**Kaynak Belge**
§

Türkiye'de döviz mevduat rekoru kırarken, en çok döviz tutan iller listesi herkesi hayrete düşürdü! Aksaray, Yozgat ve Karaman gibi beklenmedik şehirler zirveyi kaparken, İstanbul ve Ankara gerilerde kaldı. Eylül 2024 verilerine göre döviz oranı %53'ü aşan bu iller, tasarruf sahiplerinin döviz sevdasını gözler önüne seriyor. Neden bu şehirler? Kira krizi mi, enflasyon korkusu mu? Detaylı analizimizle döviz mevduat trendlerini ve sürpriz sıralamayı keşfedin – geleceğinizin anahtarı burada!
Türkiye'nin ekonomik manzarası, son aylarda döviz mevduatlarının yükselişiyle adeta yeniden şekilleniyor. Bankacılık Düzenleme ve Denetleme Kurumu (BDDK) verilerine dayanan Fintürk analizleri, Eylül 2024 sonu itibarıyla toplam mevduat hacminin 23 trilyon 234,2 milyar liraya ulaştığını ortaya koyuyor. Bu devasa rakamın içinde, döviz cinsi mevduatlar TL karşılığı nominal olarak yüzde 47,1 oranında büyüyerek, toplam mevduat içindeki payını yüzde 36,64'e çıkarmış durumda. Enflasyondan arındırılmış hesaplamalara bakıldığında ise durum daha da netleşiyor: TL mevduat hacmi son bir yılda yalnızca yüzde 3 artarken, döviz mevduatı yüzde 10,4 genişleme göstermiş. Bu veriler, tasarruf sahiplerinin Türk Lirası'ndan uzaklaşıp, döviz varlıklarını koruma eğilimini güçlü bir şekilde yansıtıyor. Peki, bu döviz birikimi ülke genelinde nasıl dağılıyor? Özellikle iller bazında incelendiğinde, sürpriz bir tabloyla karşılaşıyoruz: Büyük metropoller yerine, İç Anadolu'nun mütevazı şehirleri zirveye oynuyor.

§

**Kayıtlı Veriler**
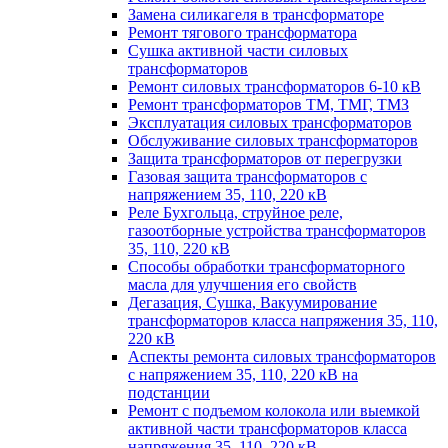
Замена силикагеля в трансформаторе
Ремонт тягового трансформатора
Сушка активной части силовых
трансформаторов
Ремонт силовых трансформаторов 6-10 кВ
Ремонт трансформаторов ТМ, ТМГ, ТМЗ
Эксплуатация силовых трансформаторов
Обслуживание силовых трансформаторов
Защита трансформаторов от перегрузки
Газовая защита трансформаторов с
напряжением 35, 110, 220 кВ
Реле Бухгольца, струйное реле,
газоотборные устройства трансформаторов
35, 110, 220 кВ
Способы обработки трансформаторного
масла для улучшения его свойств
Дегазация, Сушка, Вакуумирование
трансформаторов класса напряжения 35, 110,
220 кВ
Аспекты ремонта силовых трансформаторов
с напряжением 35, 110, 220 кВ на
подстанции
Ремонт с подъемом колокола или выемкой
активной части трансформаторов класса
напряжения 35, 110, 220 кВ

§

**Sorular**
[1] Döviz mevduatı yazısında "Türkiye'de döviz mevduat" ile başlayıp "geleceğinizin anahtarı burada!" ifadesine kadar devam eden bölümü hiç değiştirmeden yaz.
[2] Döviz mevduatı yazısına göre hangi veriler tasarruf sahiplerinin Türk Lirası'ndan uzaklaştığını gösteriyor? Lütfen bir ila üç cümleyle açıkla.
Bu materyal başka bir kaynaktan alınmıştır.

**Cevap Listesi**
[1]
Türkiye'de döviz mevduat rekoru kırarken, en çok döviz tutan iller listesi herkesi hayrete düşürdü! Aksaray, Yozgat ve Karaman gibi beklenmedik şehirler zirveyi kaparken, İstanbul ve Ankara gerilerde kaldı. Eylül 2024 verilerine göre döviz oranı %53'ü aşan bu iller, tasarruf sahiplerinin döviz sevdasını gözler önüne seriyor. Neden bu şehirler? Kira krizi mi, enflasyon korkusu mu? Detaylı analizimizle döviz mevduat trendlerini ve sürpriz sıralamayı keşfedin – geleceğinizin anahtarı burada!

[2] Döviz cinsi mevduatlar TL karşılığı nominal olarak yüzde 47,1 büyüyerek toplam mevduat içindeki paylarını yüzde 36,64'e çıkarmıştır. Enflasyondan arındırılmış hesaplamalara göre de son bir yılda TL mevduat hacmi yalnızca yüzde 3 artmış, döviz mevduatı ise yüzde 10,4 genişlemiştir.